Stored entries
*-*-*
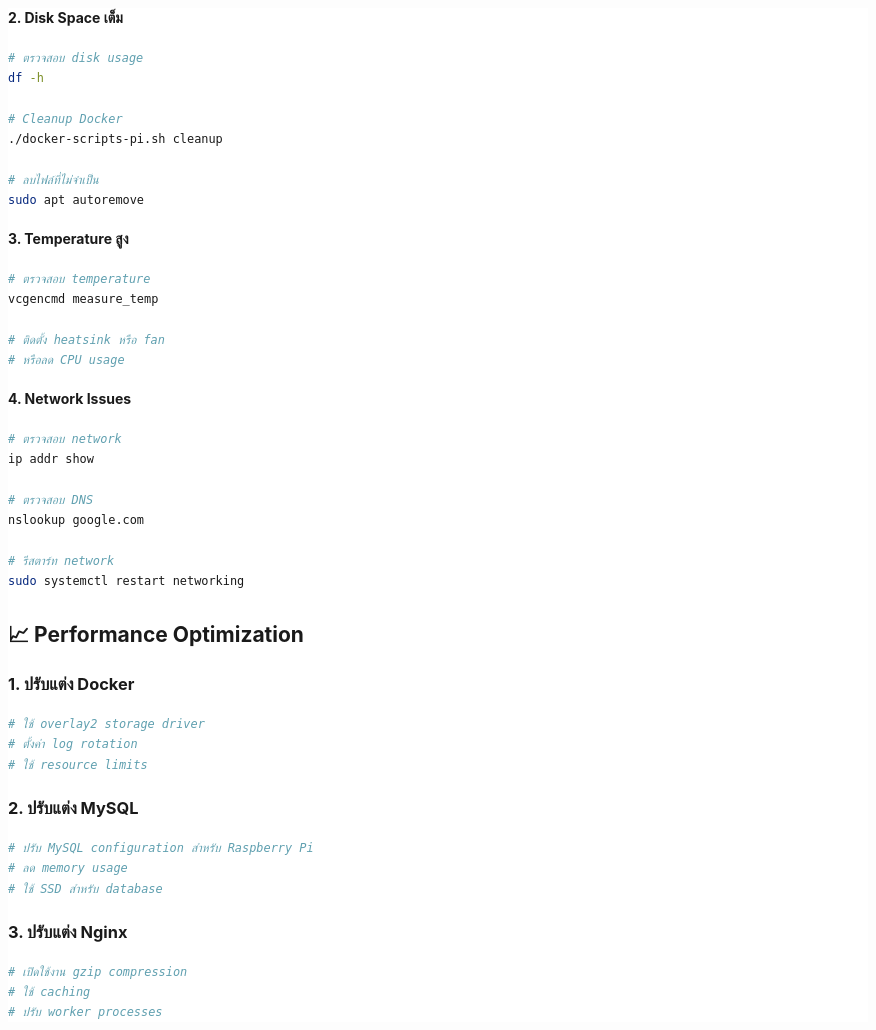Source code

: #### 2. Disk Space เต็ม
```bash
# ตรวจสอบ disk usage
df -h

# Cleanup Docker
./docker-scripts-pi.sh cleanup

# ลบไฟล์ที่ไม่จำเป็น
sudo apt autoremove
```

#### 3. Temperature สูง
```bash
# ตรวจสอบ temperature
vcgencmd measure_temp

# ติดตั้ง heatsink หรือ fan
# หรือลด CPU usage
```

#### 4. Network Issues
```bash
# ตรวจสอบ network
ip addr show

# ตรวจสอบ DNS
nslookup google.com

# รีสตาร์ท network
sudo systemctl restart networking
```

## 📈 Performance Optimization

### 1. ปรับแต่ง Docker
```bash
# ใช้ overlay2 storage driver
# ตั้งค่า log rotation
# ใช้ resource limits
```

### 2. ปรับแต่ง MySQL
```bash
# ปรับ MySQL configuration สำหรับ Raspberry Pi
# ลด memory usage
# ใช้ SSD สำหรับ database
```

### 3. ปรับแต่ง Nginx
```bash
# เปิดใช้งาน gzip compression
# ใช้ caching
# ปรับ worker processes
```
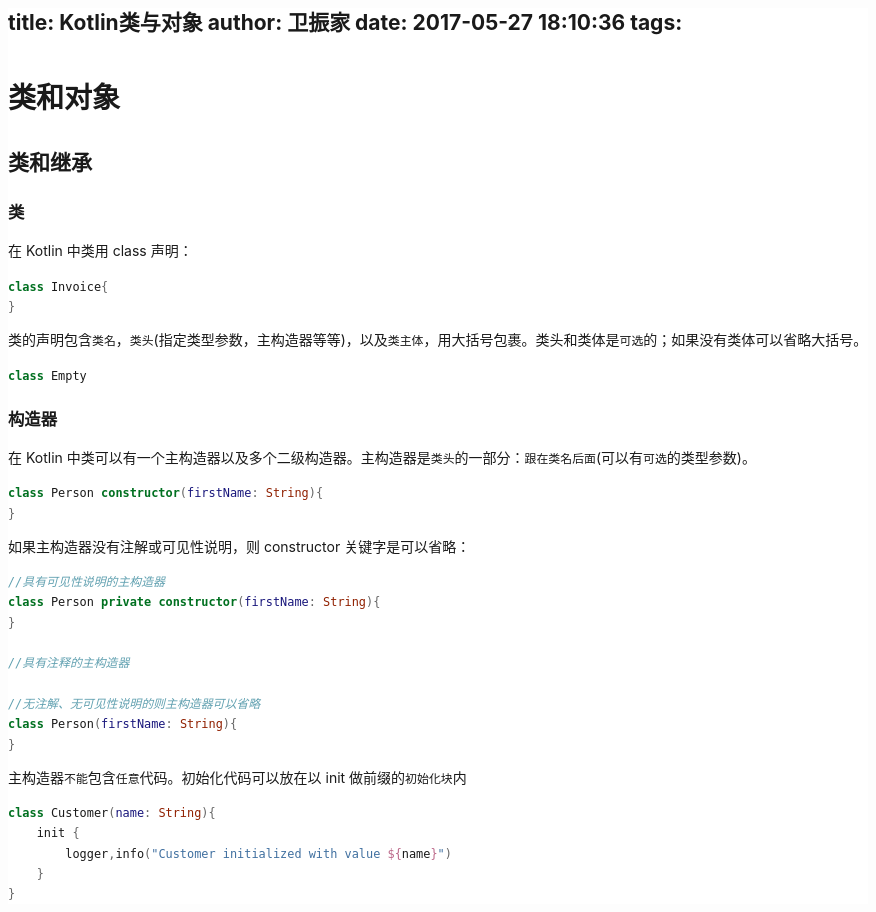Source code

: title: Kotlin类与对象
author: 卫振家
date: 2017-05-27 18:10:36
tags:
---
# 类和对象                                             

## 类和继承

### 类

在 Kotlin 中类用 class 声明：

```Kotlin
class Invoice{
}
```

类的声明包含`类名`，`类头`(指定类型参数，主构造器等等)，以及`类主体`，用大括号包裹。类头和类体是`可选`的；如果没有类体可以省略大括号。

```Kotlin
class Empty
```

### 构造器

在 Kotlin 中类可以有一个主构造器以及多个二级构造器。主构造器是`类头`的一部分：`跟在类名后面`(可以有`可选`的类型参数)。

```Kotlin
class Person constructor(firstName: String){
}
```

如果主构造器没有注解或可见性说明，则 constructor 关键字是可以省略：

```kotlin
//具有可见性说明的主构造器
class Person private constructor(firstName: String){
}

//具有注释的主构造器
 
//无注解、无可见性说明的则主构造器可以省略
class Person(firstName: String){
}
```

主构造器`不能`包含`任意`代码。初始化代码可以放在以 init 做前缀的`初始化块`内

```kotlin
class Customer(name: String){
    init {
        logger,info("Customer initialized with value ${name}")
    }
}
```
*-*-*
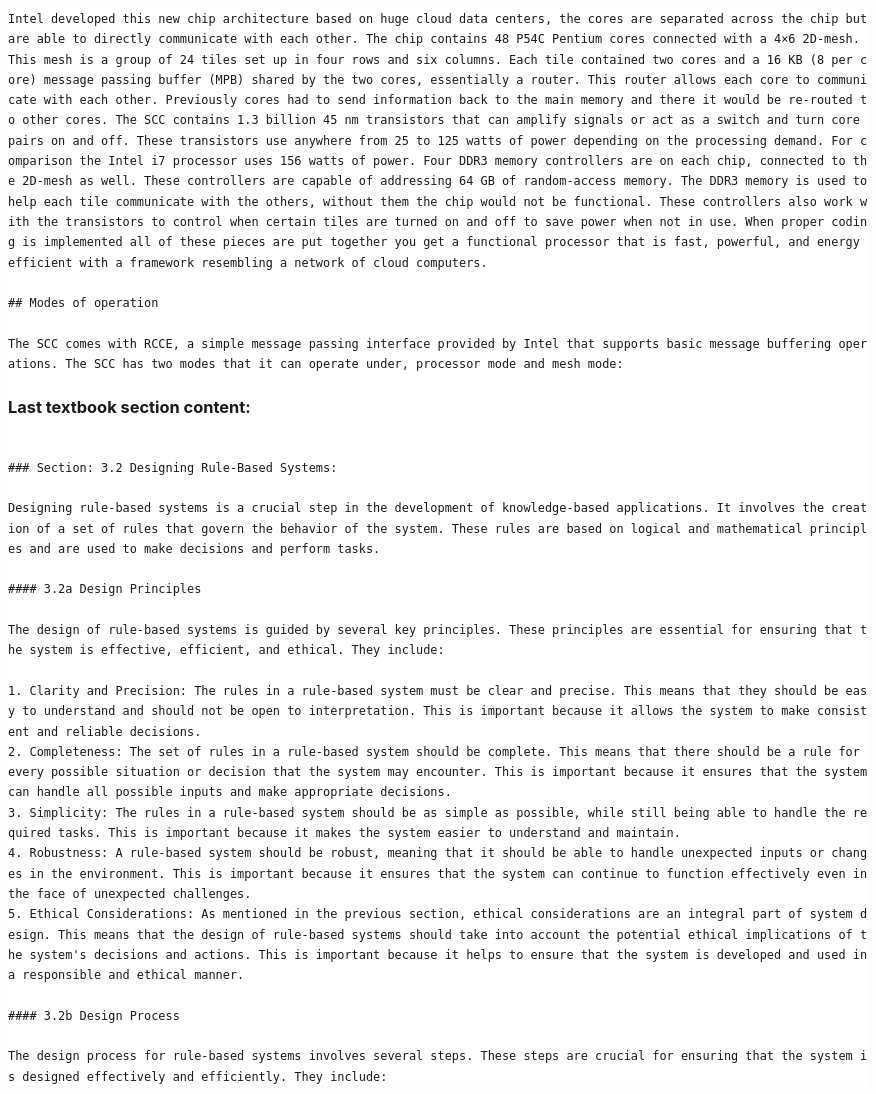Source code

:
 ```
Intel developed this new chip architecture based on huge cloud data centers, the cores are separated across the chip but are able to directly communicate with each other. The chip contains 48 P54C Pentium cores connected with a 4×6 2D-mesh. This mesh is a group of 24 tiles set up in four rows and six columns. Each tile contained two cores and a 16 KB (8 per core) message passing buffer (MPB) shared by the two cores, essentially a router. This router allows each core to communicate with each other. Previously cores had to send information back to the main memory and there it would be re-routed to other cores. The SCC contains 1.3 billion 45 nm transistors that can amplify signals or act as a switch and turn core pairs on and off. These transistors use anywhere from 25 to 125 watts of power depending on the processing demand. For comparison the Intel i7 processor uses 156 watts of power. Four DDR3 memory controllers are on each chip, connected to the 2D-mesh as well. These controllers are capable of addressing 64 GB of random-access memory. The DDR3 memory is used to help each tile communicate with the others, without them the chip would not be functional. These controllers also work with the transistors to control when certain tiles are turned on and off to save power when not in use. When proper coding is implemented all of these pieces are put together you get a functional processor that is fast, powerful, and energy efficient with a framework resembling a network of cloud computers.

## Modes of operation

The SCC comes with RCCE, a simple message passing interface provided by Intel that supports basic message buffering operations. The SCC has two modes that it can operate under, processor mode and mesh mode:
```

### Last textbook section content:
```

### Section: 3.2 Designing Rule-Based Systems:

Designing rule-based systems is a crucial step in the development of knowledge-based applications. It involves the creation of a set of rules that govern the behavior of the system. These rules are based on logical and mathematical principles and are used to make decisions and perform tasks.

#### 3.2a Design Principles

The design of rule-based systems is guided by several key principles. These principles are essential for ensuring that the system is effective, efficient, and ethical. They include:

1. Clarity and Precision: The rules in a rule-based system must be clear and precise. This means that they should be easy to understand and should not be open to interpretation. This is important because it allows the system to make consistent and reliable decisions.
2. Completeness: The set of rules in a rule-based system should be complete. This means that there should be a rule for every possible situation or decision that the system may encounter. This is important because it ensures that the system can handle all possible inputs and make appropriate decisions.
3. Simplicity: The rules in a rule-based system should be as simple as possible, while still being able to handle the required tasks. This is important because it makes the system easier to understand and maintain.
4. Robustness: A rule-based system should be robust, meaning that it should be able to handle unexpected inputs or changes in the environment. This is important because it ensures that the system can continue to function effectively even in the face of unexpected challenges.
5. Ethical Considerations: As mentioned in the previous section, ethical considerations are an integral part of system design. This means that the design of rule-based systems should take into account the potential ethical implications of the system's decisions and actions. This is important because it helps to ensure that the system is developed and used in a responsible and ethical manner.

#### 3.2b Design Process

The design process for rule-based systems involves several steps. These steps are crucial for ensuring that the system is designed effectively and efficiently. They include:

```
*-*-*
[Exercise requirements]
Show all lines from the data that contain "sudo".

[Answer to this task]
sudo apt autoremove
sudo systemctl restart networking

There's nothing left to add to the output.